Ils furent précédés par Nguyễn Aí Quốc qui choisit la voie révolutionnaire en participant à la fondation du parti communiste français à Tours, en 1920, puis en rejoignant la Troisième Internationale à Moscou, en 1923. Il emporta avec lui la même image de la France berceau des droits de l’homme mais certainement aussi, l’image de la révolution de 1792, la « deuxième révolution française » dont la révolution bolchevique se présentait comme la légataire et la continuatrice.
Tous ces hommes s’étaient créé l’image d’un Occident émancipateur, berceau de la philosophie des Lumières et théâtre des révolutions atlantiques, auquel ils se référaient pour libérer leur pays du joug colonial. Leurs convictions génératrices d’action peuvent être qualifiées d’occidentalisme mais, tandis que l’orientalisme (selon E. Saïd) coïncide avec le désir de conquête, le discours occidentaliste « comparable au discours tiers-mondiste, n’est le plus souvent qu’une stratégie de défense » [8], on peut ajouter : une stratégie de contestation et de libération. Cet occidentalisme contrairement à ses expressions fictionnelles, ne verse pas dans l’essentialisme, il est un alliage d’idéologie et du principe de réalité où le croire n’oblitère pas le voir.
L’Occident est pluriel et contradictoire
Les réalités occidentales, en premier lieu les réalités françaises, ne sont pas univoques : les sociétés et leur organisation politique, les croyances religieuses et les mentalités offrent un spectre large qui rend possible les comparaisons, les références, les adhésions et les rejets.

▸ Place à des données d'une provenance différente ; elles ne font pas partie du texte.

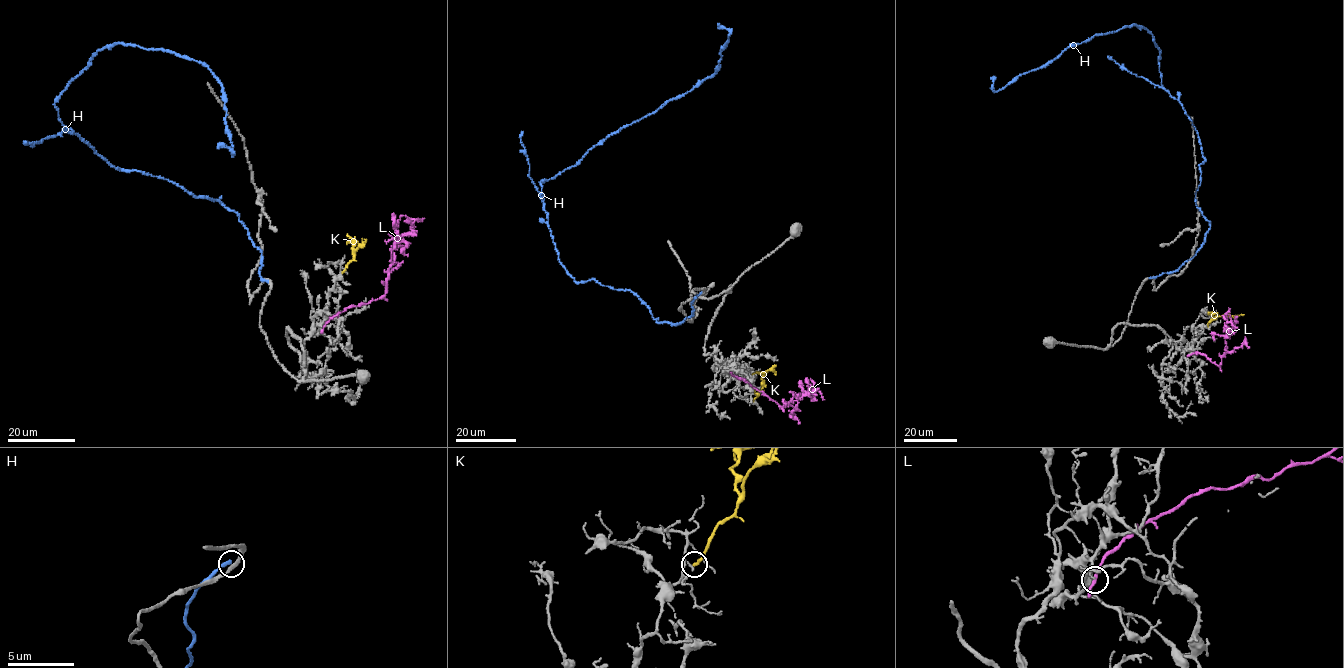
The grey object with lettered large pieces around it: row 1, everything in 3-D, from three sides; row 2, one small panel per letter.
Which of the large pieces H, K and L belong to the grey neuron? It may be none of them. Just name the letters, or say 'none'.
none

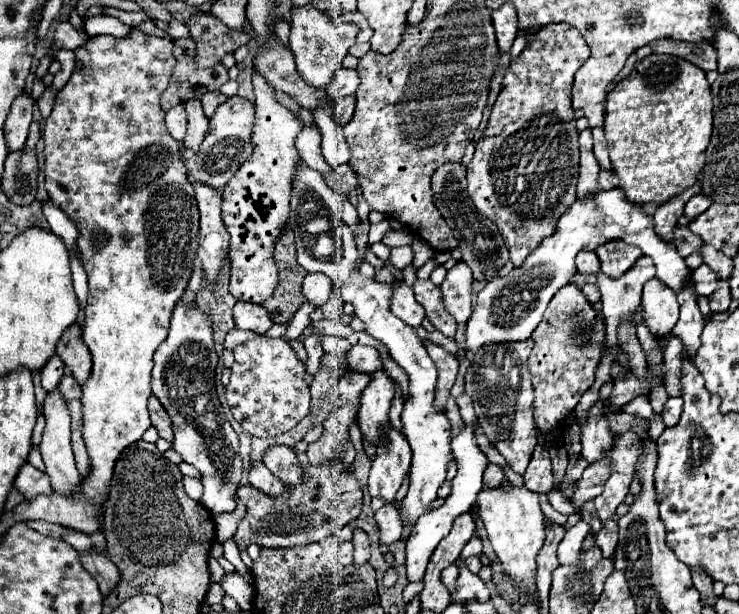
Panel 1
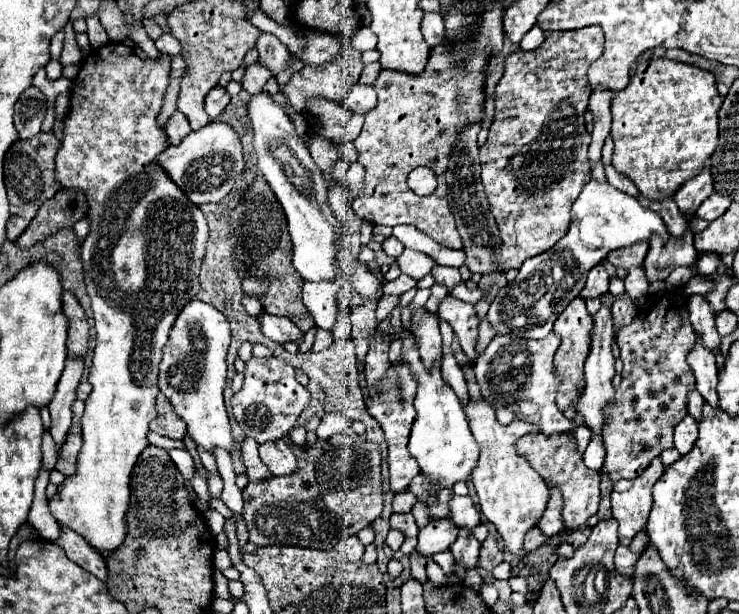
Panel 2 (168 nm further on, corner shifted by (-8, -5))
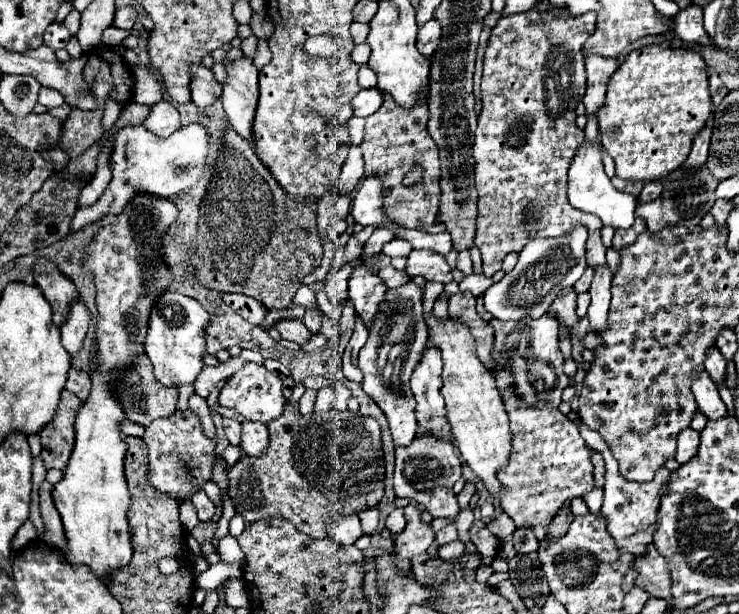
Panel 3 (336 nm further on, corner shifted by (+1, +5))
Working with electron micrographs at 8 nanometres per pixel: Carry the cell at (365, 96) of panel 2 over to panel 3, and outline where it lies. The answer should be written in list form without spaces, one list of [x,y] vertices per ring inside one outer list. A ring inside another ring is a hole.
[[[361,88],[353,100],[351,100],[351,106],[353,106],[353,112],[355,116],[369,116],[373,112],[379,110],[383,98],[381,98],[381,92],[377,88]]]

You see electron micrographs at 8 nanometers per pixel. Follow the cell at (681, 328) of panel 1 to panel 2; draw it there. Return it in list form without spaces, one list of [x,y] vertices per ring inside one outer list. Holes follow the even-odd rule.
[[[696,340],[696,348],[688,354],[688,364],[694,370],[696,376],[696,390],[702,394],[702,398],[710,406],[718,406],[718,394],[716,394],[716,384],[718,384],[718,366],[716,358],[710,350],[706,350],[700,342]]]

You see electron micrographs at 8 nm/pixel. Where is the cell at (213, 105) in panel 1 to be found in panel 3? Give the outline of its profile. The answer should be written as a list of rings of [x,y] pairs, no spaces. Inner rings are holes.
[[[205,66],[191,68],[191,100],[199,108],[211,106],[221,94],[221,84],[213,78],[213,72]]]

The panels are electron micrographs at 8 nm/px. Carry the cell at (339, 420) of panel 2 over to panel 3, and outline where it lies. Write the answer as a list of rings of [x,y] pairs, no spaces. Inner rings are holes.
[[[325,386],[317,392],[317,400],[315,400],[315,412],[327,412],[335,406],[335,394],[331,386]]]

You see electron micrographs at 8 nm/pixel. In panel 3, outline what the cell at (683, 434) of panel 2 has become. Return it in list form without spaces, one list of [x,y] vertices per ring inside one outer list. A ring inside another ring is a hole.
[[[693,428],[681,430],[677,436],[677,456],[675,456],[677,462],[679,464],[687,462],[697,452],[697,446],[699,446],[699,432]]]

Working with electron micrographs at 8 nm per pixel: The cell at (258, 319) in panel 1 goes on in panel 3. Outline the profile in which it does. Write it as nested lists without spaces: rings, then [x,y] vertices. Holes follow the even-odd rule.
[[[285,318],[285,320],[279,320],[273,328],[279,330],[281,338],[287,338],[287,340],[293,340],[297,344],[305,344],[311,336],[311,332],[307,332],[307,328],[303,326],[301,320],[293,320],[293,318]]]

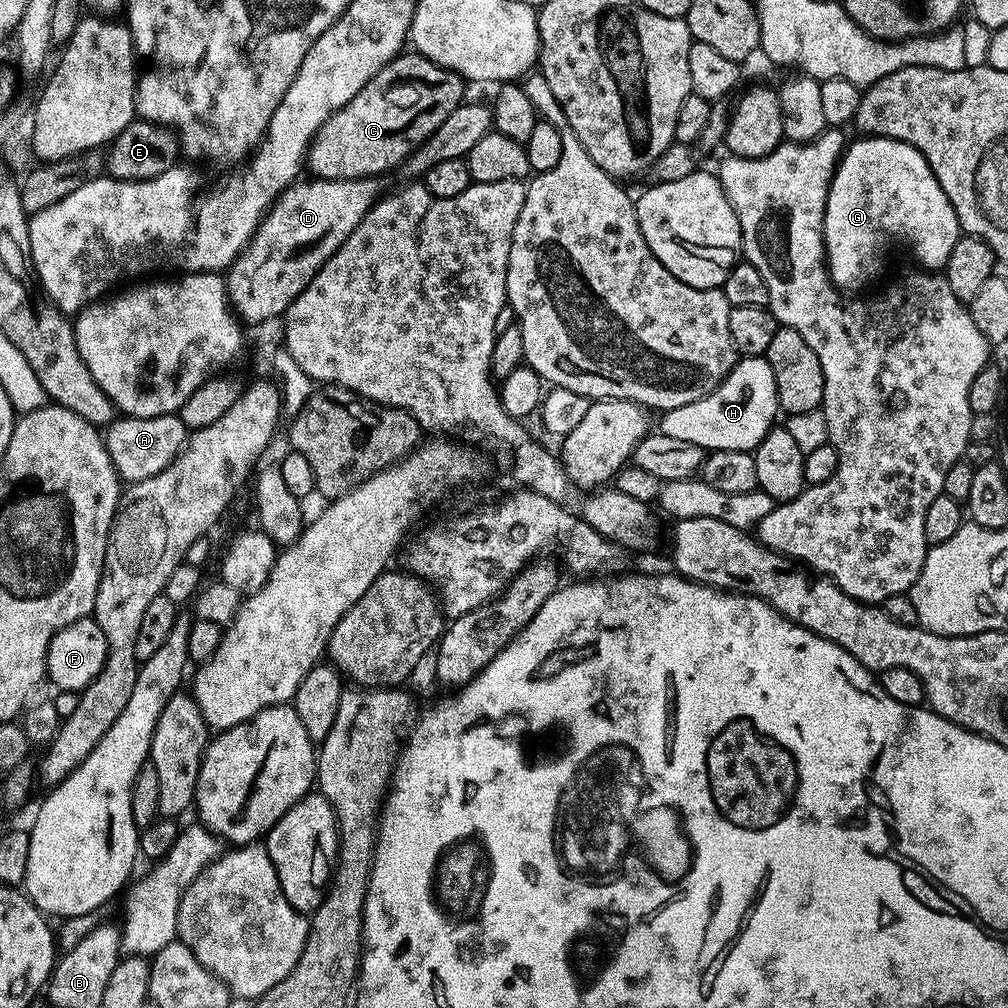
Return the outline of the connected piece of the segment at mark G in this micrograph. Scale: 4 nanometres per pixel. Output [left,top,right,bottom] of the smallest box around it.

Les comparaisons sont spontanées : ceux qui débarquent en France sont très sensibles aux contrastes et aux antagonismes de la société française métropolitaine. Lorsqu’il arriva à Marseille en 1911, l’homme qui prit bientôt le nom de Nguyễn Aí Quốc exprima son indignation à la vue des prostituées qui montaient sur le bateau dès qu’il avait accosté mais encore son plaisir étonné de s’entendre donner du « monsieur » lorsqu’il commanda un café dans un bistrot. Entré au service d’un riche bourgeois du Havre, il se sentit de plein pied avec le personnel domestique dont la cuisinière, lunatique mais gentille, lui mitonnait des petits plats de temps en temps et où une mignonne femme de chambre lui apprit à parfaire son français. Lorsqu’il monta à Paris en 1919, il vit des vieillards nécessiteux fouiller les poubelles pour se nourrir, des filles qui faisaient le trottoir pour pourvoir aux besoins de leurs familles [9]. Un mandarin volontaire en 14-18, croisa lui aussi des « prostituées, des mendiants, des vieillards ramasseurs de mégots » mais, ajoute-t-il, « la France est un pays où le riche et le pauvre, le paysan , le commerçant, le fils d’ouvrier et le fils de mandarin sont égaux… » [10]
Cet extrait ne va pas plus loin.